Matt Heidenreich, RHP: Heidenreich is a 6-5, 185 pound right-hander, born January 17, 1991. A fourth round pick in 2009 from high school in Lake Elsinore, California, he was considered your basic raw arm when drafted, with a fastball in the low-90s but needing help and time to refine his below-average breaking stuff and inconsistent mechanics.He has made progress in both areas.
He began 2012 with High-A Winston-Salem, going 8-2, 3.57 with a 62/13 K/BB in 93 innings, which earned him a promotion to Double-A. With Birmingham, he is 1-2, 5.89 in 18 innings with a 9/5 K/BB and 27 hits allowed. He has developed a slider and changeup to go with his fastball, giving him a chance as a fourth starter or perhaps a reliever.
Blair Walters, LHP: Walters is a 6-0, 200 pound lefty, born November 8, 1989. Drafted in the 11th round from the University of Hawaii in 2011, he was a reliever in college due to mediocre secondary pitches, but the White Sox were developing him as a starter. He posted a 2.88 ERA with a 69/18 K/BB in 72 innings for Low-A Kannapolis this spring, followed by a 7.01 ERA with a 24/4 K/BB in 26 innings for High-A Winston-Salem, with 38 hits and 20 runs allowed.

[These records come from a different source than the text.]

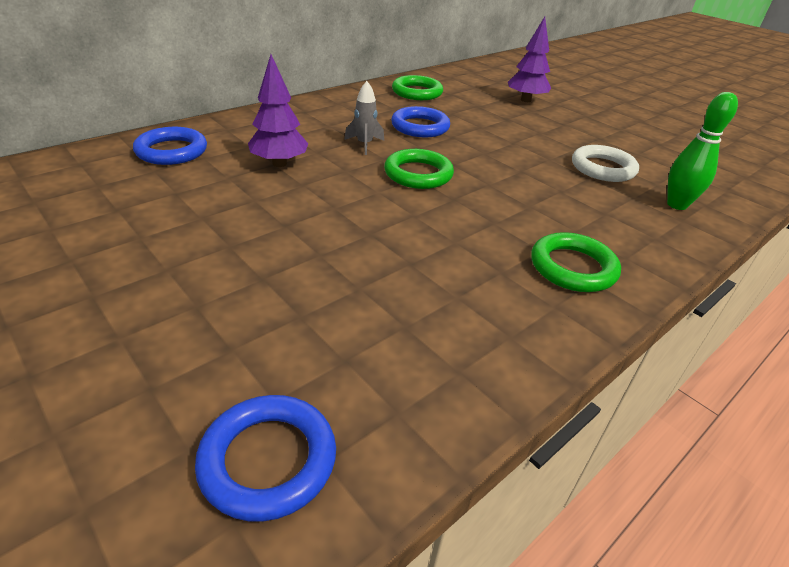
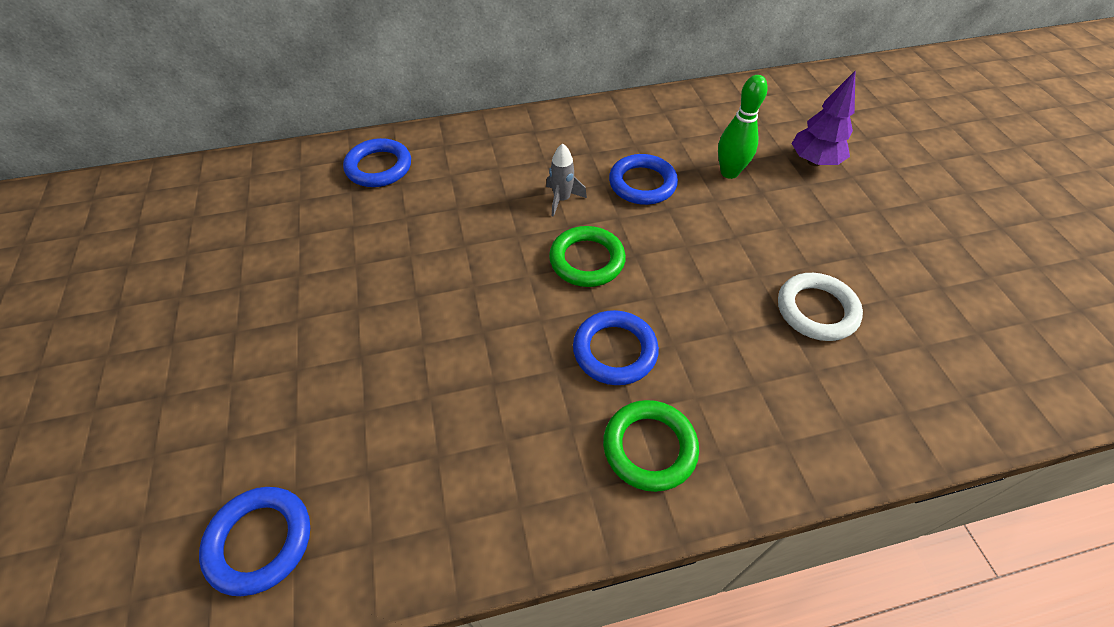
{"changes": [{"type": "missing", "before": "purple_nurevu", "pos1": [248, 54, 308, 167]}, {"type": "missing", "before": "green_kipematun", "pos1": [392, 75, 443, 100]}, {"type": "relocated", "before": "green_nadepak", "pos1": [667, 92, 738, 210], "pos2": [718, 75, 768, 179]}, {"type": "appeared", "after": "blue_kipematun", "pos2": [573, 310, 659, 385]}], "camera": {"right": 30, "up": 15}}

Walters has an 89-92 MPH fastball that moves well. He uses a breaking ball with slider/cutter action, and is working to develop his changeup, which is currently inconsistent. He throws strikes and has a good feel for pitching, but still needs to show his secondary pitches will off-set his fastball successfully at higher levels. He could be a back-end-rotation starter or a reliever.
Neither of these guys are spectacular prospects, but both of them could be useful and add more pitching depth to the Houston system. The first place White Sox, meanwhile, add a veteran bullpen arm for the stretch run without giving up one of their best prospects. This seems like a reasonable deal for both teams to me.